Он злой уродливый старик,
отставник, подполкан.
Вставная челюсть и парик,
и в кармане стакан.
Он закадычный, вечный враг.
Каждый шаг, как пятак,
чеканит он, чтоб guten tag,
в будний день, в выходной.
По мостовой, по мостовой
к нам домой, к вам домой...
И вот в дверном проёме он
вдруг возник – Ё Бэ Лось.
Так выпьем же, друзья за то,
чтоб пилось без негось.
Ча-ча-ча.
Примечания
1 - Формула №1 – С2Н5ОН.
2 - Кто такие хроники, полагаю, объяснять не нужно.

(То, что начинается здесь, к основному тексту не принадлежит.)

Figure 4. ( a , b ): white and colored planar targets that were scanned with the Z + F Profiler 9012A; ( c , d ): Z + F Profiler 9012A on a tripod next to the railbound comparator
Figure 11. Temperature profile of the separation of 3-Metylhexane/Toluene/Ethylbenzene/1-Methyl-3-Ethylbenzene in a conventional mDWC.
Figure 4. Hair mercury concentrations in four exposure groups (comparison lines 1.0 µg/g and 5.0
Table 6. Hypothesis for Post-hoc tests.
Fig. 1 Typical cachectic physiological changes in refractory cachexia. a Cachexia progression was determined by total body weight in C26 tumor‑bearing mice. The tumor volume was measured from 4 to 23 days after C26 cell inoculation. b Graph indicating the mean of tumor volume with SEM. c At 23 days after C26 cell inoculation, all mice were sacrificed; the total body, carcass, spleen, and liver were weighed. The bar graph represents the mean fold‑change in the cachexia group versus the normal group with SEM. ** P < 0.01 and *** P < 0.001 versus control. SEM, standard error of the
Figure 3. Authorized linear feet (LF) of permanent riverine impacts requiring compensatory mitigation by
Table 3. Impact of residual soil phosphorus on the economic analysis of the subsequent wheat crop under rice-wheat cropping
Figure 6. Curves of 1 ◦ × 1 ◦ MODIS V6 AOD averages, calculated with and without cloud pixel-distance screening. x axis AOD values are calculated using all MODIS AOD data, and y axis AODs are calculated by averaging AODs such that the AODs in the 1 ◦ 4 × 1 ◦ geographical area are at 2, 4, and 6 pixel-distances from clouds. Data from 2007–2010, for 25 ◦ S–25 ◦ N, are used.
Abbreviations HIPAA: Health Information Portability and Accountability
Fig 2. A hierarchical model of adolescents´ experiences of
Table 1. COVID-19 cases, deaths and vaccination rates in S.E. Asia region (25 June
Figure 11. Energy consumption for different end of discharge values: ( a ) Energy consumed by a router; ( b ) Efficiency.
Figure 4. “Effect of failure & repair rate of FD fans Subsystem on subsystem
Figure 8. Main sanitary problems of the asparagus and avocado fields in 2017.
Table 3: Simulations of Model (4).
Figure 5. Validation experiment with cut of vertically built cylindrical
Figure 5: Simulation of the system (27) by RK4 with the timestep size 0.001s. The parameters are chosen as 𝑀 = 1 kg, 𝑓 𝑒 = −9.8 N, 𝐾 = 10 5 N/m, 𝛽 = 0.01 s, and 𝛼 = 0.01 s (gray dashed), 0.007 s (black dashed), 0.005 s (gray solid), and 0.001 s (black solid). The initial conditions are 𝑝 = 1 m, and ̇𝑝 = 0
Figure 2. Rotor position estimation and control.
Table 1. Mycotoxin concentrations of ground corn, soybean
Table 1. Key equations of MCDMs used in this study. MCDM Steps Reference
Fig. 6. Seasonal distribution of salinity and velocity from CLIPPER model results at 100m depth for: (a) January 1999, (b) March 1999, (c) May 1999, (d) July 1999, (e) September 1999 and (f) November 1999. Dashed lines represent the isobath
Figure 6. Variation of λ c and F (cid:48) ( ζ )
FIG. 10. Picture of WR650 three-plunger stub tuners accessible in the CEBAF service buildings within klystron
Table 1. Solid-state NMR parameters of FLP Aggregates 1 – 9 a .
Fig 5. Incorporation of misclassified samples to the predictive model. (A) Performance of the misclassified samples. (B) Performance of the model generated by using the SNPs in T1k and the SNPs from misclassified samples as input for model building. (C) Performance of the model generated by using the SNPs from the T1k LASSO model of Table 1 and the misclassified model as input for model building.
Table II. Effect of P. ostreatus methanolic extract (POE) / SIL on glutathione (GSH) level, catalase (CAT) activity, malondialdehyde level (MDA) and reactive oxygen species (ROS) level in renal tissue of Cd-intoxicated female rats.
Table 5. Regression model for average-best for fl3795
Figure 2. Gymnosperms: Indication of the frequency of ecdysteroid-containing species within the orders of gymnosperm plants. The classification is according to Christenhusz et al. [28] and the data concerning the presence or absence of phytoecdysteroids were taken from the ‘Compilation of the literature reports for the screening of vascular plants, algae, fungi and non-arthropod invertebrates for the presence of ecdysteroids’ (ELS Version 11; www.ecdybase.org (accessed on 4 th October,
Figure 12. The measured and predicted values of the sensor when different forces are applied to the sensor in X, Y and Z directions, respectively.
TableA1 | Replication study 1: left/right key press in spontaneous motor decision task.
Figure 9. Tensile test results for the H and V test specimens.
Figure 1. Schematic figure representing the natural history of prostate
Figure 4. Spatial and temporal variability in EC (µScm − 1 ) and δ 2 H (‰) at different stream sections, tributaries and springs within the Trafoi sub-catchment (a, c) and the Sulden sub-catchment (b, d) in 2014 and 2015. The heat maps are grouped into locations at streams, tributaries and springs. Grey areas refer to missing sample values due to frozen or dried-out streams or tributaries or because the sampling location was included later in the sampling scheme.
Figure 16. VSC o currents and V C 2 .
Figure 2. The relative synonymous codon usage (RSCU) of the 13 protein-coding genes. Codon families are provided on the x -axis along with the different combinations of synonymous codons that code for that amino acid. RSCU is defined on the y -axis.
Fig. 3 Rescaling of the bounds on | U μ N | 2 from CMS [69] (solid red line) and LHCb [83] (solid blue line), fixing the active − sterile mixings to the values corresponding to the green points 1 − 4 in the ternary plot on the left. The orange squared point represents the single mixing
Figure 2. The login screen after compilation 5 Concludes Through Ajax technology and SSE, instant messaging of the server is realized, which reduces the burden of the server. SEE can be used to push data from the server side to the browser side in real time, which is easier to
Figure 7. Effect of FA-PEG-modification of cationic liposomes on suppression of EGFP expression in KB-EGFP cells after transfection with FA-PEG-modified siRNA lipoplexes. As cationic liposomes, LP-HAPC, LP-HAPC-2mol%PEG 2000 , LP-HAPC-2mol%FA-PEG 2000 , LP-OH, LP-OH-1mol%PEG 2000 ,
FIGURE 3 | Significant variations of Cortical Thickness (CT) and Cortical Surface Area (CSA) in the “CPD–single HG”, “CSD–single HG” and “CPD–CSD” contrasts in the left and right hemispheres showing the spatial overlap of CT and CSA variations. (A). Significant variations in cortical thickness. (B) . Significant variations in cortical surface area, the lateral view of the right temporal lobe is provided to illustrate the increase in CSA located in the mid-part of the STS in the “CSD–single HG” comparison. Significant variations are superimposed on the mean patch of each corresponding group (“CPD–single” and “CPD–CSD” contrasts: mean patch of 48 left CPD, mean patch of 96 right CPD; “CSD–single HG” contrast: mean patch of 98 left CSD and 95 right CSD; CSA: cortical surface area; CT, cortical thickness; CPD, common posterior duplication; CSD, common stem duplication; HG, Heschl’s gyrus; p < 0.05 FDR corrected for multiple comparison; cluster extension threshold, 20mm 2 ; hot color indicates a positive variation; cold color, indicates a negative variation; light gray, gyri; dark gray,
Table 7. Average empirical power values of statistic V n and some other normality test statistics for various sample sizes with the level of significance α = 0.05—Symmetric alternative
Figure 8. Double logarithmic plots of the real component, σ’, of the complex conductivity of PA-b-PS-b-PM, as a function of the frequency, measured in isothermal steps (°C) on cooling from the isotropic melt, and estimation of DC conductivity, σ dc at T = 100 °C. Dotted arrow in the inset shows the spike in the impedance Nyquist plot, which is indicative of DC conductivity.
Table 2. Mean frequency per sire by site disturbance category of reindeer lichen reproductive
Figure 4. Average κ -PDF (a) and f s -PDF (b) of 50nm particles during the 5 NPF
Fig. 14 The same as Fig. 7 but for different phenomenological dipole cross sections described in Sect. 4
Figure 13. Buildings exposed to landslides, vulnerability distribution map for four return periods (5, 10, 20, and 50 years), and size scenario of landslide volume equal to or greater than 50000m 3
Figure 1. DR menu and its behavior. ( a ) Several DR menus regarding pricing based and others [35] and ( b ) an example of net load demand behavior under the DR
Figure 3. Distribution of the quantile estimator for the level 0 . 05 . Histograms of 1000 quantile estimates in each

Анабасис суть есть поход, если верить Ксенофонту и Арриану, а тому кто кирял хоть раз объяснять, что такое кир не нужно, а кто не кирял бессмысленно.
3 - Spiritus Domini можно перевести как Дух Божий, а можно и как спирт Божий.
4 - Цитата из песни Л. Денца “Occhi turchini” на слова Р. Пальяра. “Occhi turchini, color del mare...” – с итальянского: очи турчанок цвета моря.
5 - Цитата из песни А. Вертинского “Над розовым морем” на слова Г. Иванова.
6 - Здесь и далее приводится долгота и широта Харькова.
7 - Одно из главных синтоистких божеств (ками). Обучил людей искусству выращивания деревьев.
8 - Слово с маленькой буквы – просто слово. С большой, как в евангелии от Иоанна, – Бог. К тому же поскольку Бог триедин, то и множественное число здесь вполне уместно.
9 - В День Харькова, 23 августа н. ст., Православная Церковь отмечает память священномученика, архидиакона папы Римского Сикста, Лаврентия Римского. Так же в этот день отмечается память Блаженного Лаврентия, Калужского чудотворца, подвизавшегося в юродстве в ХVІ веке. Святые мощи его пребывали прежде в его Лаврентиевском Монастыре в Калуге.